==== Data records ====

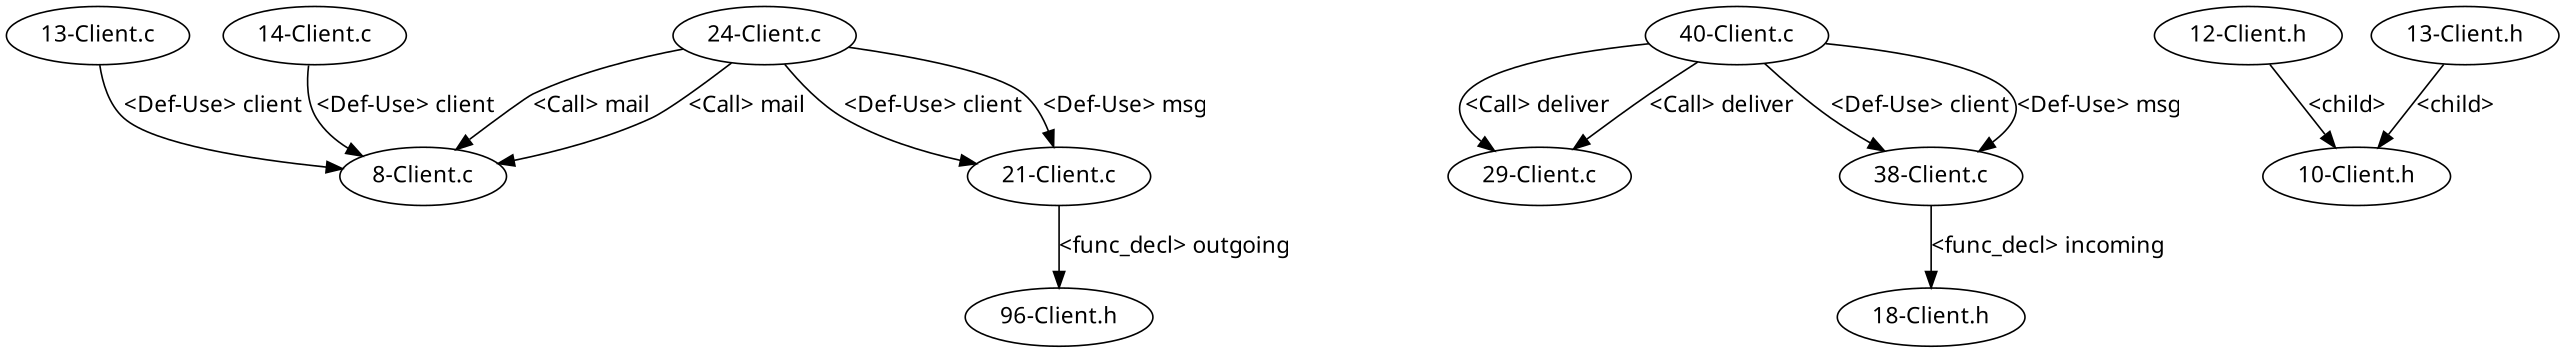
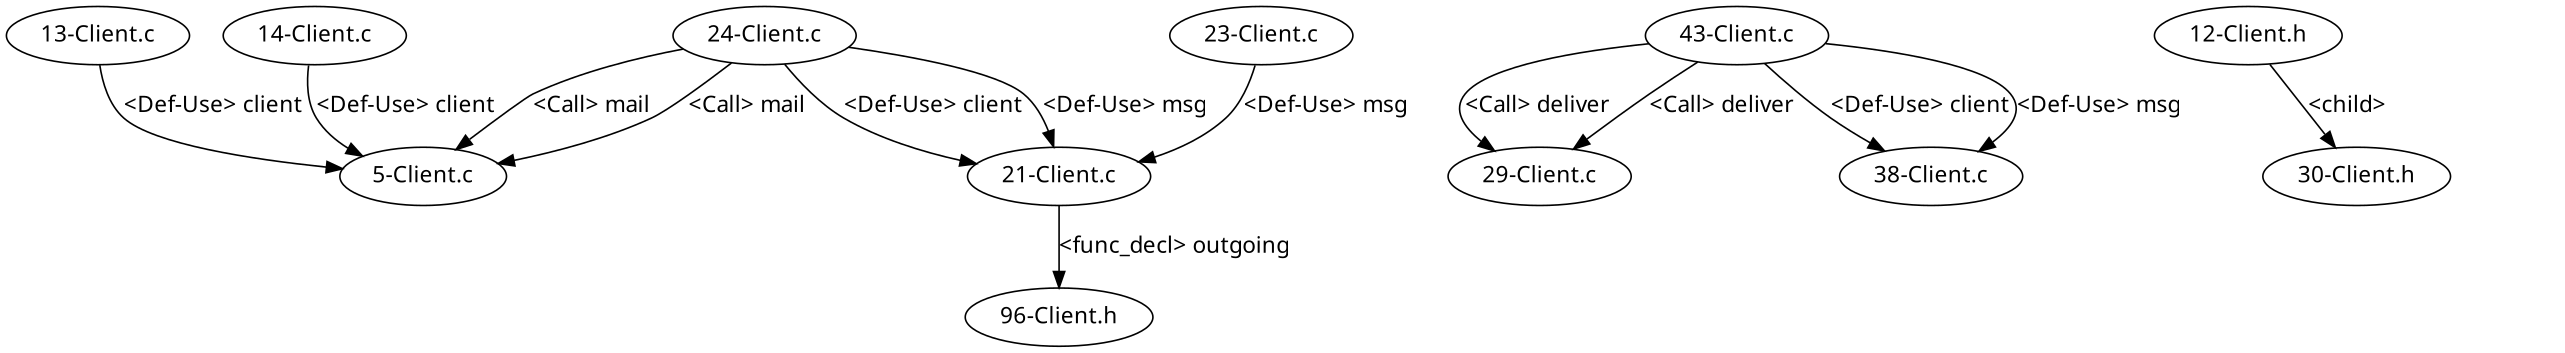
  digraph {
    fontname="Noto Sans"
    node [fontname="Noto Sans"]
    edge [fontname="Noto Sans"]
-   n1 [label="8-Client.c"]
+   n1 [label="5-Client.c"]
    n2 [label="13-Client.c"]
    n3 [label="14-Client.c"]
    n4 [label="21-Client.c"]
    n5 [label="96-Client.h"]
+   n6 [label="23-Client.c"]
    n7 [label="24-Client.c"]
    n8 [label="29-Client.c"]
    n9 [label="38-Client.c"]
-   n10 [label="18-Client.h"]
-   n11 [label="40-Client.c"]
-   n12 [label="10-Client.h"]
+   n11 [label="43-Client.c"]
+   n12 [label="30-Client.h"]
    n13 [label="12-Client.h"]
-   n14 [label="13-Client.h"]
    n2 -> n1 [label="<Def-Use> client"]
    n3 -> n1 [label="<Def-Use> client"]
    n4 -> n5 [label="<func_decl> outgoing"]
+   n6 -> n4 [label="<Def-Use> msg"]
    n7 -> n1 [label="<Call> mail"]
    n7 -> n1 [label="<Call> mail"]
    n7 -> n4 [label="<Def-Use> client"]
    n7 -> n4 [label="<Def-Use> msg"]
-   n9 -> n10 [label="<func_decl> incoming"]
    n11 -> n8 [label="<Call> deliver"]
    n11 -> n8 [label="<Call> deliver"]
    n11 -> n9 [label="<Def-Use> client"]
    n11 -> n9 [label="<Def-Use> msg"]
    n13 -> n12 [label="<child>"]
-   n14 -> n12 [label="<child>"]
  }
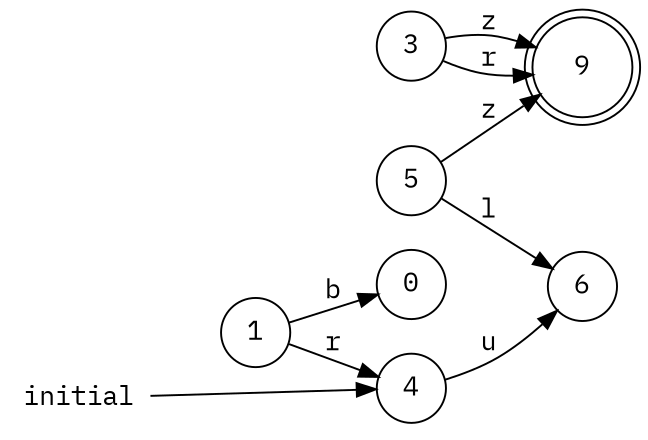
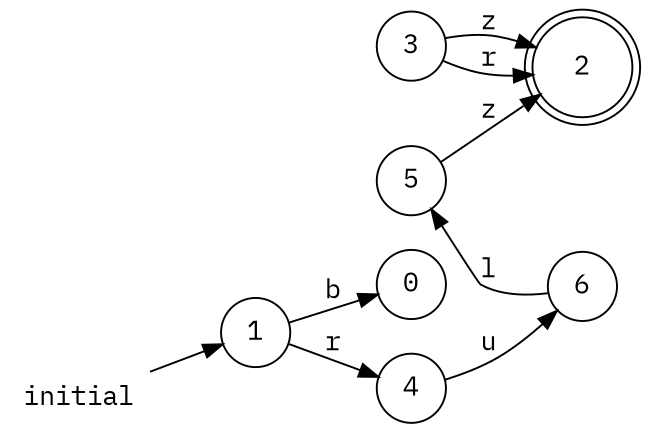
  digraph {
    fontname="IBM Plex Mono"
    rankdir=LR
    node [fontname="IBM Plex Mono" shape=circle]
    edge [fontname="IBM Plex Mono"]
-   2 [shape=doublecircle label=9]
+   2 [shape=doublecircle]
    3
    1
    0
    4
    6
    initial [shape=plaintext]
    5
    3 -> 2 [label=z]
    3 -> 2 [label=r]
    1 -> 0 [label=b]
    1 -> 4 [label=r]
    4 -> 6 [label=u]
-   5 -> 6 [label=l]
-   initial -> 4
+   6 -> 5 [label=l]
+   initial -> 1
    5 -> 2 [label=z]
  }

====

Exercise instructions: List each line in the entries that contains the string "doublecircle". Treat the match as case-sensitive.

Solved problem:
-   2 [shape=doublecircle label=9]
+   2 [shape=doublecircle]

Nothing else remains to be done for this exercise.